RAID-6: better to replace two dead drives at the same time, or one at a time?

We have a 16-drive RAID-6 that has three problem drives. Two are already dead, and the third is giving SMART warnings. (Nevermind how it got in such a bad state.)

Obviously we want to replace the dead drives before the one that is still working, but is it better to:

  1. replace one dead drive, let the RAID rebuild, then replace the other, and let it rebuild again; or

  2. replace both drives at once and let it rebuild both in parallel?

To put it another way, will we get back to a state of redundancy faster by reintroducing one drive or two? Does rebuilding two drives in parallel slow the rebuild process?

In case it matters, the controller is a 3ware 9650SE-16ML.


Solution 1:

!!!!! ONE !!!!!

Do one at a time, seriously dude, don't think of doing this ANY other way ok.

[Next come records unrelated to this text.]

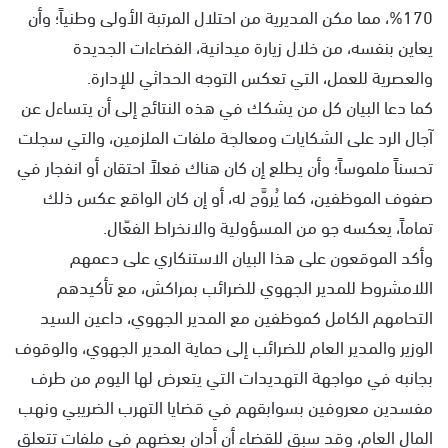
170%، مما مكن المديرية من احتلال المرتبة الأولى وطنياً؛ وأن
يعاين بنفسه، من خلال زيارة ميدانية، الفضاءات الجديدة
والعصرية للعمل، التي تعكس التوجه الحداثي للإدارة.
كما دعا البيان كل من يشكك في هذه النتائج إلى أن يتساءل عن
آجال الرد على الشكايات ومعالجة ملفات الملزمين، والتي سجلت
تحسناً ملموساً؛ وأن يطلع إن كان هناك فعلاً احتقان أو انفجار في
صفوف الموظفين، كما يُروَّج له، أو إن كان الواقع عكس ذلك
تماماً، يعكسه جو من المسؤولية والانخراط الفعّال.
وأكد الموقعون على هذا البيان الاستنكاري على دعمهم
اللامشروط للمدير الجهوي للضرائب بمراكش، مع تأكيدهم
التحامهم الكامل كموظفين مع المدير الجهوي، داعين السيد
الوزير والمدير العام للضرائب إلى حماية المدير الجهوي، والوقوف
بجانبه في مواجهة التهديدات التي يتعرض لها اليوم من طرف
مفسدين معروفين بسوابقهم في قضايا التهرب الضريبي ونهب
المال العام، وقد سبق للقضاء أن أدان بعضهم في ملفات تتعلق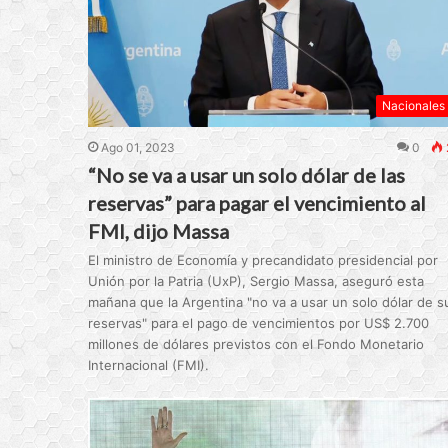
Nacionales
Ago 01, 2023
0
“No se va a usar un solo dólar de las
reservas” para pagar el vencimiento al
FMI, dijo Massa
El ministro de Economía y precandidato presidencial por
Unión por la Patria (UxP), Sergio Massa, aseguró esta
mañana que la Argentina "no va a usar un solo dólar de s
reservas" para el pago de vencimientos por US$ 2.700
millones de dólares previstos con el Fondo Monetario
Internacional (FMI).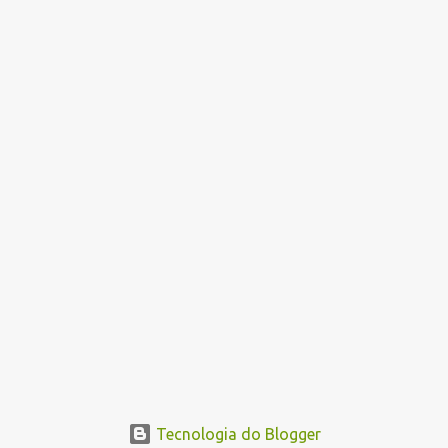
i
o
s
Tecnologia do Blogger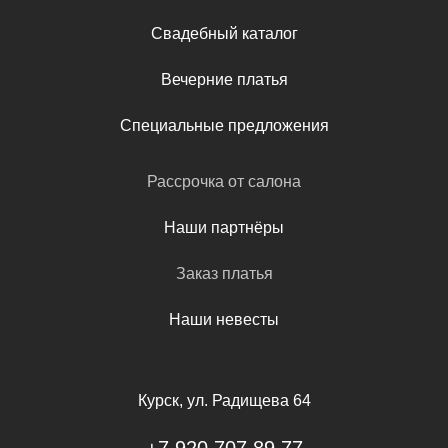
Свадебный каталог
Вечерние платья
Специальные предложения
Рассрочка от салона
Наши партнёры
Заказ платья
Наши невесты
Курск, ул. Радищева 64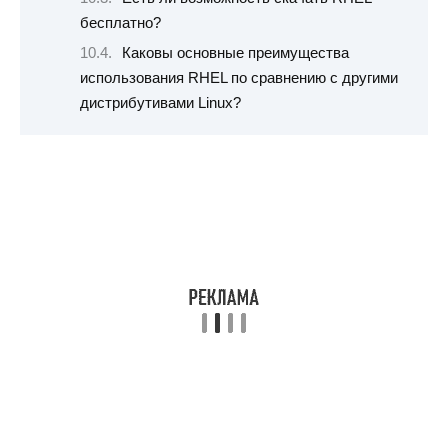
бесплатно?
Каковы основные преимущества
использования RHEL по сравнению с другими
дистрибутивами Linux?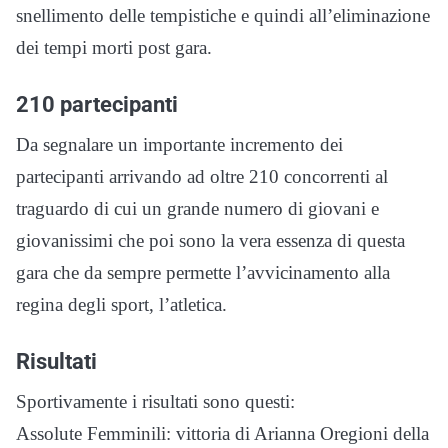
snellimento delle tempistiche e quindi all’eliminazione
dei tempi morti post gara.
210 partecipanti
Da segnalare un importante incremento dei
partecipanti arrivando ad oltre 210 concorrenti al
traguardo di cui un grande numero di giovani e
giovanissimi che poi sono la vera essenza di questa
gara che da sempre permette l’avvicinamento alla
regina degli sport, l’atletica.
Risultati
Sportivamente i risultati sono questi:
Assolute Femminili: vittoria di Arianna Oregioni della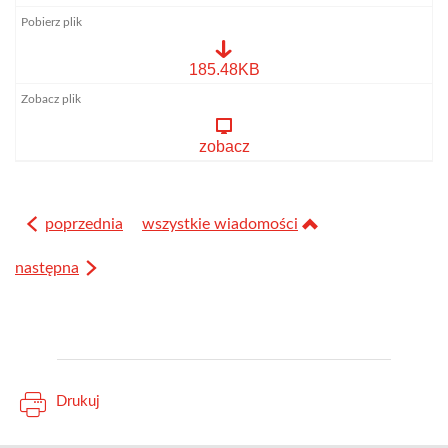
oferta
185.48KB
zawody
przylotów
gołębi
2026.pdf
zobacz
poprzednia
wszystkie wiadomości
następna
Drukuj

Anything else will test your full system restoration skills.

Solution 2:

Do you have good, recent backups? If not do you think you can get them in reasonable time?

I'd honestly be more concerned about tripping the bad drive offline during a rebuild than anything else - If you're already throwing SMART errors you're more than halfway there.

My suggestion would be to confirm your backups, then rebuild one drive at a time to try to recover to a state where you can replace the one throwing SMART errors (dead drives first, soft-errors last).

If you have no backups it's a crap shoot: Backing up may create enough soft errors to mark the marginal drive as failed, as may trying to do a rebuild.